By: Shubham Ghosh
FOREIGN automakers have always eyed India’s booming market but once the devastating second wave of Covid-19 wreaked havoc, the hopes have faded faster than the pick-up of their top-end models. Moreover, limited government room for more stimulus spending suggests that the country’s recovery rate could trail that of China and the United States by far.
According to a report by Reuters, manufacturers that witnessed nearly a decade of sales growth in India getting wiped out in 2020 are now hoping to see the demands bouncing back this year. But the recovery could be seen more in the sector of small and affordable cars – the one which is dominated by domestic leader Maruti Suzuki and Hyundai – instead of the premium models made by most foreign makers, industry executives and analysts fear.
Foreign makers falling far behind their goals
For firms like Ford, Honda, Skoda, Nissan and Volkswagen, the facts that their Indian factories are working much below capacity and sales lagging the original plans by far pose serious challenges for future investments. One senior executive with a western automaker told Reuters on the condition of anonymity that it is nothing but a survival issue.
“Choosing to remain in India depends on the cost benefit analysis of other international markets,” the executive said before warning that if the outlook remains dull, the number of automakers in the country could diminish.

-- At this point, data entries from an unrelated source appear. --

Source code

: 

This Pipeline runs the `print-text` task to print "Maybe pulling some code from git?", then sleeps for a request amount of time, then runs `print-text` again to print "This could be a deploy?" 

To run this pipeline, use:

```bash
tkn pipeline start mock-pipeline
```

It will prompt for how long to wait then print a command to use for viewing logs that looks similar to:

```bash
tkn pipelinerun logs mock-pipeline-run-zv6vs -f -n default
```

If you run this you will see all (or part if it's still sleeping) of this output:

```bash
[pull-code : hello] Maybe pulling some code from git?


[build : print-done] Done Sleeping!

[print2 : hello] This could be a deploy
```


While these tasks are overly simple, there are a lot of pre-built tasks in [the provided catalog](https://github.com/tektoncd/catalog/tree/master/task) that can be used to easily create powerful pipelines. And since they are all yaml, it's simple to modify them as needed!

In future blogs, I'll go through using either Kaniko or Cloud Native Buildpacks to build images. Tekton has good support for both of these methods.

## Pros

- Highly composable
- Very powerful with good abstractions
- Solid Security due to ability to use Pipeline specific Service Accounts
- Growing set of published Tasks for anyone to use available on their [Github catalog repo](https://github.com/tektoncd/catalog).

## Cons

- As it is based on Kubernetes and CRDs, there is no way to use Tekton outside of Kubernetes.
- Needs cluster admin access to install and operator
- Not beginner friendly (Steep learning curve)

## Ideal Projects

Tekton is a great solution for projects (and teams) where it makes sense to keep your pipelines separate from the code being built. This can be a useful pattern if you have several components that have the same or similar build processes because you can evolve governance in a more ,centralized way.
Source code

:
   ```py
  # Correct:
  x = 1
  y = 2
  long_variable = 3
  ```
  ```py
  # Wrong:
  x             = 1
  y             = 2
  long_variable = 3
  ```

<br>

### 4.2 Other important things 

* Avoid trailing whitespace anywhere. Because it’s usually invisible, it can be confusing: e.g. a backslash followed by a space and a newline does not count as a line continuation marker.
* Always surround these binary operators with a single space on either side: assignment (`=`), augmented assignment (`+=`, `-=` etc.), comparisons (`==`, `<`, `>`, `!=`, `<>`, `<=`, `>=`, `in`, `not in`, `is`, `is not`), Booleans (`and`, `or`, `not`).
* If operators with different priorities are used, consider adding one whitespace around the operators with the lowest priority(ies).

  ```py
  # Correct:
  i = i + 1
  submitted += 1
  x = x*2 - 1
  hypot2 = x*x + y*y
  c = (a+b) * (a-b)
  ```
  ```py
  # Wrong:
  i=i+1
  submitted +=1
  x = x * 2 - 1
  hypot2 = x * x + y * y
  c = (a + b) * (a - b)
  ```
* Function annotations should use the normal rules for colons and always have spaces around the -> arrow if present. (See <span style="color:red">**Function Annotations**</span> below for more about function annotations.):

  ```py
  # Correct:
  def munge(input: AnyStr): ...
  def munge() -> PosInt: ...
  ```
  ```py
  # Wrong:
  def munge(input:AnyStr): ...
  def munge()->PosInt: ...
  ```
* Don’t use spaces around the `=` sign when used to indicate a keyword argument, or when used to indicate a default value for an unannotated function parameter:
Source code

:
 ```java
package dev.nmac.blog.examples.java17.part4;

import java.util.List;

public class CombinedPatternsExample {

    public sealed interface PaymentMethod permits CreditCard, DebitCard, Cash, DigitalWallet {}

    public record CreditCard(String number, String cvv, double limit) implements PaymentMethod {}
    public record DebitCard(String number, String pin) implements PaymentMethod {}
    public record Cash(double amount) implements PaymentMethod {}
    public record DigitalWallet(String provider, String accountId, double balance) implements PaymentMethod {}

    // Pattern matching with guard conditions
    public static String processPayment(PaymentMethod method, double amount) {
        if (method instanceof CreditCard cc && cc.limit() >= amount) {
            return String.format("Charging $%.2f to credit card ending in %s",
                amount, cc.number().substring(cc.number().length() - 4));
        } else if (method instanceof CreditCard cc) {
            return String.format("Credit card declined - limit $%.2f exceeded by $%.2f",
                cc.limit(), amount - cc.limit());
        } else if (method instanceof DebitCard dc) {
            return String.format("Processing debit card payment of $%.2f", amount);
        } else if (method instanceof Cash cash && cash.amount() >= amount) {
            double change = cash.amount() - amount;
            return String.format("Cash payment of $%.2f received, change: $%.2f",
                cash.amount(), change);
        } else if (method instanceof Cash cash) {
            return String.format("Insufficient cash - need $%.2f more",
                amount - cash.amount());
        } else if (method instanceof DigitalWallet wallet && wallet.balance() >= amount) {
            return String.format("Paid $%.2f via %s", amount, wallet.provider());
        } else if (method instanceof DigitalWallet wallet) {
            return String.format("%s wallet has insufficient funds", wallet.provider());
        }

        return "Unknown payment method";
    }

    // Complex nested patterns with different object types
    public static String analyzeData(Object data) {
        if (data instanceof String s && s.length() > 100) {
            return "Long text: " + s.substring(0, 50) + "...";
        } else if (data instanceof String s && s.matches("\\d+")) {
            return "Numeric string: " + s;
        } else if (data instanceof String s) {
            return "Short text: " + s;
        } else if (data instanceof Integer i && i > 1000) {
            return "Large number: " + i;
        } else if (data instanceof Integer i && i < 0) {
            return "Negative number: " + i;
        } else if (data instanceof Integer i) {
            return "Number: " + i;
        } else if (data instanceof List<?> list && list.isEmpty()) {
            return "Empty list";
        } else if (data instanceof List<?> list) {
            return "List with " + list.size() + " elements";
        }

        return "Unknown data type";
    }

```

It may be noted here that India has already seen General Motors and Harley Davidson shutting their shops last year.
Anurag Mehrotra, managing director at Ford India told Reuters that the car market has not seen a growth as projected and the pandemic has made things worse, impacting domestic sales and exports. “The uncertainty in the long-term growth prospects of the auto industry and economy have resulted in serious challenges, including capacity utilisation,” he said. The top executive said the current crisis demanded “agile solutions and tough decisions” but stopped short of sharing details of Ford’s plans. Ford had said previously that it is working on a new plan for the India market.

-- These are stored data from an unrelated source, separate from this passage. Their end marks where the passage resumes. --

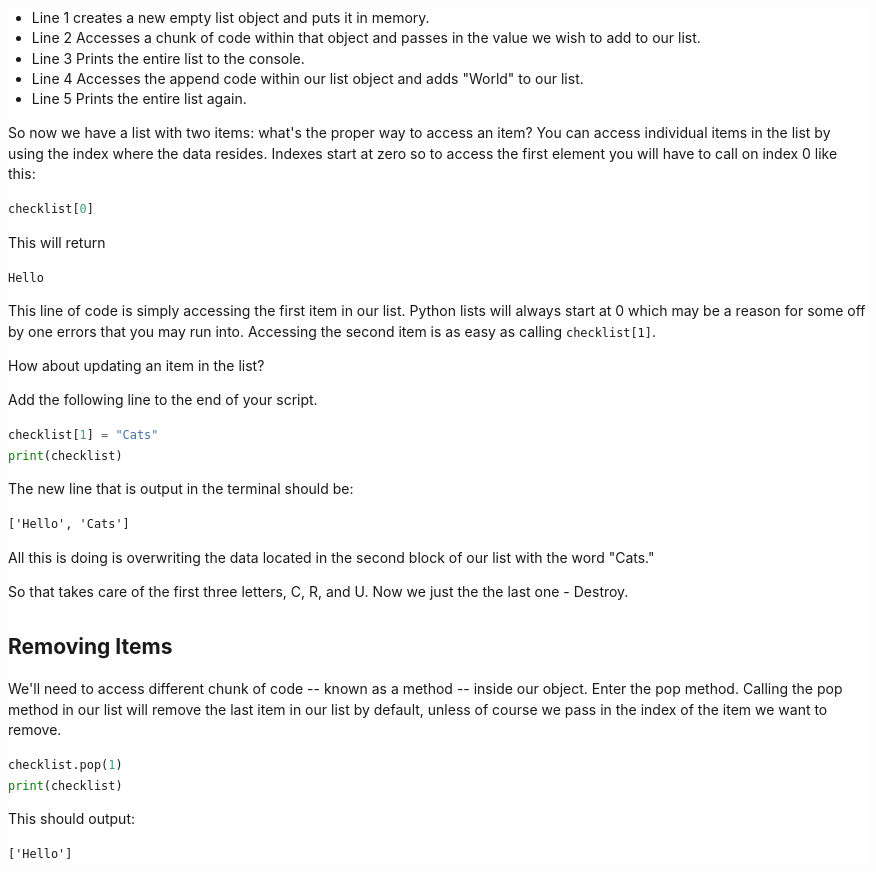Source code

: 
* Line 1 creates a new empty list object and puts it in memory.
* Line 2 Accesses a chunk of code within that object and passes in the value we wish to add to our list.
* Line 3 Prints the entire list to the console.
* Line 4 Accesses the append code within our list object and adds "World" to our list.
* Line 5 Prints the entire list again.

So now we have a list with two items: what's the proper way to access an item?
You can access individual items in the list by using the index where the data resides.
Indexes start at zero so to access the first element you will have to call on index 0 like this:

```python
checklist[0]
```
This will return

```
Hello
```

This line of code is simply accessing the first item in our list. Python lists will always start at 0 which may be a reason for some off by one errors that you may run into. Accessing the second item is as easy as calling `checklist[1]`. 

How about updating an item in the list?

Add the following line to the end of your script.

```python
checklist[1] = "Cats"
print(checklist)
```
The new line that is output in the terminal should be:

```
['Hello', 'Cats']
```
All this is doing is overwriting the data located in the second block of our list with the word "Cats."   

So that takes care of the first three letters, C, R, and U. Now we just the the last one - Destroy.

## Removing Items

We'll need to access different chunk of code -- known as a method -- inside our object. Enter the pop method.
Calling the pop method in our list will remove the last item in our list by default, unless of course we pass in the index of the item we want to remove.

```python
checklist.pop(1)
print(checklist)
```
This should output:
```
['Hello']
```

Volkswagen trying hard to improve position
German automaker Volkswagen, which revised its India strategy a few years ago by giving operational control for the group in India to its Czech subsidiary Skoda, reiterated its plan to invest $1.2 billion to bag five percent of the market by 2025 with new launches that include two SUVs in 2021. Its target is to continue building and reinforcing the group’s position in India, a spokesperson for Skoda Auto Volkswagen said.
According to the Society of Indian Automobile Manufacturers (SIAM), automakers like Ford, Honda, Skoda and Volkswagen witnessed their sales in India plummet between 20 -28 percent last fiscal year through March 31, which is more than twice the decline seen by Maruti Suzuki and Hyundai.
Ten years ago, forecasts said India will become the world’s third-largest car market by 2020, next only to the US and industry leader China. But high taxes on large cars and SUVs that disproportionately affect foreign makers, coupled with the economic slowdown of 2019 and the current pandemic has held it back two ranks below what was expected. Germany and Japan are also ahead of the country besides the top two.
India has a potential but still it has miles to go
Indian consumers have a purchasing power which is far below than that seen in the West, with the weighted average price of a car at $10,000 compared to $38,000 in the US, Ravi Bhatia from UK-based consultancy JATO Dynamics said. Long-term potential remains for India, which is home to only 27 cars per 1,000 people, with consultant LMC Automotive expects Indian car sales to go up by 35 percent this year to 3.17 million from 2.35 million in 2020, a decade-low figure. But yet India’s figures are much less compared to those of China which is expected to grow by seven percent to reach 22 million vehicles this year and the US, by 21 percent to 13.5 million.